The two-year effort to produce a global pandemic treaty did not meet its deadline.
On Friday, Tedros Adhanom Ghebreyesus, director general of the World Health Organization, announced that the negotiators – from the group’s 194 member nations – couldn’t find consensus in time for the World Health Assembly that starts next week.
The goal had been to draw up a document that could be adopted at the meeting and then sent to countries for ratification. But the sticking points – including the willingness of richer countries to share vaccines and treatments with less well-off countries in the Global South – could not be resolved in time.
Nonetheless, Tedros holds out hope.
“The world still needs a pandemic treaty. Many of the challenges that caused the serious impact during COVID-19 still exist,” said Tedros. “So let's continue to try everything.”
Experts in global health expect that WHO will grant another six to 12 months for negotiators to complete their work – and resolve the sticking points.
“It was a huge disappointment,” says Lawrence Gostin, a professor of global health law at Georgetown University, after learning about the delay. “But there is a strong appetite to carry on.”
In the U.S., lawmakers on both sides of the aisle have sought to ensure that any agreement would not infringe on a pharmaceutical company’s proprietary information or stifle investment in drug development. A number of Republican governors have also raised concerns about whether the pandemic treaty could grant the WHO too much authority in a public health emergency.
Roland Driece, a top official in the negotiations, says that such concerns reflect disinformation about the treaty that has been circulating. He says that false claims include that WHO would have the ability to require lockdowns and mandate vaccinations.

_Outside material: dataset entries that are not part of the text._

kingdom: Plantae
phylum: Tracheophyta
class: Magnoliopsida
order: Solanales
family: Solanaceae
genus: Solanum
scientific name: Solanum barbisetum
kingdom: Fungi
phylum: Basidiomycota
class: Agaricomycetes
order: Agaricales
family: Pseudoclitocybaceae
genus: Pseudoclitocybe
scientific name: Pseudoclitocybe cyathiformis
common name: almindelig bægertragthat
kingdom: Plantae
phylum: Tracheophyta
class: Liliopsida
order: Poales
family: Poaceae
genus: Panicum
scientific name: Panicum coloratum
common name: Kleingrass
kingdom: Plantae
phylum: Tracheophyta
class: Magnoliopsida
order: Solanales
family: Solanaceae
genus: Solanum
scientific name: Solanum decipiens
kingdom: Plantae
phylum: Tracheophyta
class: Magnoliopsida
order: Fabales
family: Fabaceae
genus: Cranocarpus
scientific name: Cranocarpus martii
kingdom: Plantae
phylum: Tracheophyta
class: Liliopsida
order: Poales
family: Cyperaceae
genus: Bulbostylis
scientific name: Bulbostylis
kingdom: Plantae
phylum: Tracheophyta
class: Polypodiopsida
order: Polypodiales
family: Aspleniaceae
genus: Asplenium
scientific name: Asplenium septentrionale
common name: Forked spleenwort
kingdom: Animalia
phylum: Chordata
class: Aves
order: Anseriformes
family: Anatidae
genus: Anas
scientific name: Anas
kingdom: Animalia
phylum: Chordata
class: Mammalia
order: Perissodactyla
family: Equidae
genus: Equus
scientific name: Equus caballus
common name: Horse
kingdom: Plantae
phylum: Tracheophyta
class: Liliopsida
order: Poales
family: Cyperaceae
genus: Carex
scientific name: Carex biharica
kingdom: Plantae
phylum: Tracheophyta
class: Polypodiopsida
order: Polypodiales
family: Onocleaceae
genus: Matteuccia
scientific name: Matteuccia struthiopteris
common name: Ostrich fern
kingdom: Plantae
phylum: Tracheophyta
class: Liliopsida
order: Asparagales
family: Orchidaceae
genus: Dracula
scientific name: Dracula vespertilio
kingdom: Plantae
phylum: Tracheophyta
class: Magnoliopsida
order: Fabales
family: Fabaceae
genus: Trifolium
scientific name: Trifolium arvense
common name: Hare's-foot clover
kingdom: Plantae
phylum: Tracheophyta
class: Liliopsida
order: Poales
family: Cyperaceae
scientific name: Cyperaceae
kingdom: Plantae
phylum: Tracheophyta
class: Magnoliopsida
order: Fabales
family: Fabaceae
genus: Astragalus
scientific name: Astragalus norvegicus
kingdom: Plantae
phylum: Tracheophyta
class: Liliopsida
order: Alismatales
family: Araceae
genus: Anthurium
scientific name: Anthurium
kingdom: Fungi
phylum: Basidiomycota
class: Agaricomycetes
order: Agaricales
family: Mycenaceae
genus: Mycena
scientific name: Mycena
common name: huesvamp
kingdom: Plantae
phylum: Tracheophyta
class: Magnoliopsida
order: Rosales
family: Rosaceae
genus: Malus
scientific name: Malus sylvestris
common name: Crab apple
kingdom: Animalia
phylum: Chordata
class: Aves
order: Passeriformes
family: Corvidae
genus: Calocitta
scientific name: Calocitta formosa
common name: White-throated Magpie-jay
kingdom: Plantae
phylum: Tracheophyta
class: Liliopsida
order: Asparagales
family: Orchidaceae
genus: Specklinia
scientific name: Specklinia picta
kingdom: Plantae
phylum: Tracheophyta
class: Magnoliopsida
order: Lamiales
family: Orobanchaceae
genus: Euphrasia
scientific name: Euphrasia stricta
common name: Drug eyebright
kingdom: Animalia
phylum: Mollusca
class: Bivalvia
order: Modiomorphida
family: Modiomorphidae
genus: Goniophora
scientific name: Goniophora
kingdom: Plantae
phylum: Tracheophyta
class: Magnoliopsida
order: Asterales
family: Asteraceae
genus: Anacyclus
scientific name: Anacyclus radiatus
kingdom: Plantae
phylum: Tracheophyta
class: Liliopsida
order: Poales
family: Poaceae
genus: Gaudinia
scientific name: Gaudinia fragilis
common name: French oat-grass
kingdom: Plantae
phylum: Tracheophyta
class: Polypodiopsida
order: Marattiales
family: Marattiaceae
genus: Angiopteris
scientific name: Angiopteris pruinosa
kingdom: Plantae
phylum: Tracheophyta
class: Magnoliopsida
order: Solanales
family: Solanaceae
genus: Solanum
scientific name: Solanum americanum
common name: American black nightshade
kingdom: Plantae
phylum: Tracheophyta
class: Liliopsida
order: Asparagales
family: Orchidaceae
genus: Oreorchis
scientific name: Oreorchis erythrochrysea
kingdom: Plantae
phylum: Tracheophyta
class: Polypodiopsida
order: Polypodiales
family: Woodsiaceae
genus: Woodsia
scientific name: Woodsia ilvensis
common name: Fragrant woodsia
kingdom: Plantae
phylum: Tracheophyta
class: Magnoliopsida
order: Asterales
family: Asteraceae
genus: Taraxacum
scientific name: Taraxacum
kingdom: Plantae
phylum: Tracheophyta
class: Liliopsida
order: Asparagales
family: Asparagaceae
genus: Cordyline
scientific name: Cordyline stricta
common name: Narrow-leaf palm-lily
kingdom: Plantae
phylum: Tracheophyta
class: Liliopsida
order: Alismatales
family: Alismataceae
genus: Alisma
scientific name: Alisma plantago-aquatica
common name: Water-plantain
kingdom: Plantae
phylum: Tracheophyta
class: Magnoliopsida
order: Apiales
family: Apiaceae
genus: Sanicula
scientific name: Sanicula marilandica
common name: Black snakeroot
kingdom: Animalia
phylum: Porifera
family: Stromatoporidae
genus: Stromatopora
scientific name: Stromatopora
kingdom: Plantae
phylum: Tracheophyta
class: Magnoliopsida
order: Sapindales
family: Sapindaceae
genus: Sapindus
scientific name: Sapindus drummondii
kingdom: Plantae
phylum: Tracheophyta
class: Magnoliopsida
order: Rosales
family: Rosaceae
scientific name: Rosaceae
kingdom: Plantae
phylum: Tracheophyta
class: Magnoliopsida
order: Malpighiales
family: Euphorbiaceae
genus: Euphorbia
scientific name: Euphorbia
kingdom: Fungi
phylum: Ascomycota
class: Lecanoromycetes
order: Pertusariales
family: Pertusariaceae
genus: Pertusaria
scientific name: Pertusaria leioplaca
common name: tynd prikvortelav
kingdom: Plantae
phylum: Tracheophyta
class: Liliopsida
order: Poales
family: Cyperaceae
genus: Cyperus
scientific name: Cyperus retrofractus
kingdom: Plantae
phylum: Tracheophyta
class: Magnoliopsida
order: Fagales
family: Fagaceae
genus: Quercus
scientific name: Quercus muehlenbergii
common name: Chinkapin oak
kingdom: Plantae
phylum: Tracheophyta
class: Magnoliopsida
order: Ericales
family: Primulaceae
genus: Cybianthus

The idea of a treaty was born at the height of the COVID pandemic when glaring gaps in the world’s collaboration and coordination became apparent – and many lives were lost as a result. By one count, more than a million people died because dozens of poor countries had next to no vaccines while some wealthier nations were giving out boosters.
“It was a very desperate situation,” says Hadley Sultani Matendechero, deputy director general for health in Kenya. “[Vaccines] in our minds were the only antidote to this catastrophe, but we were not able to access them.”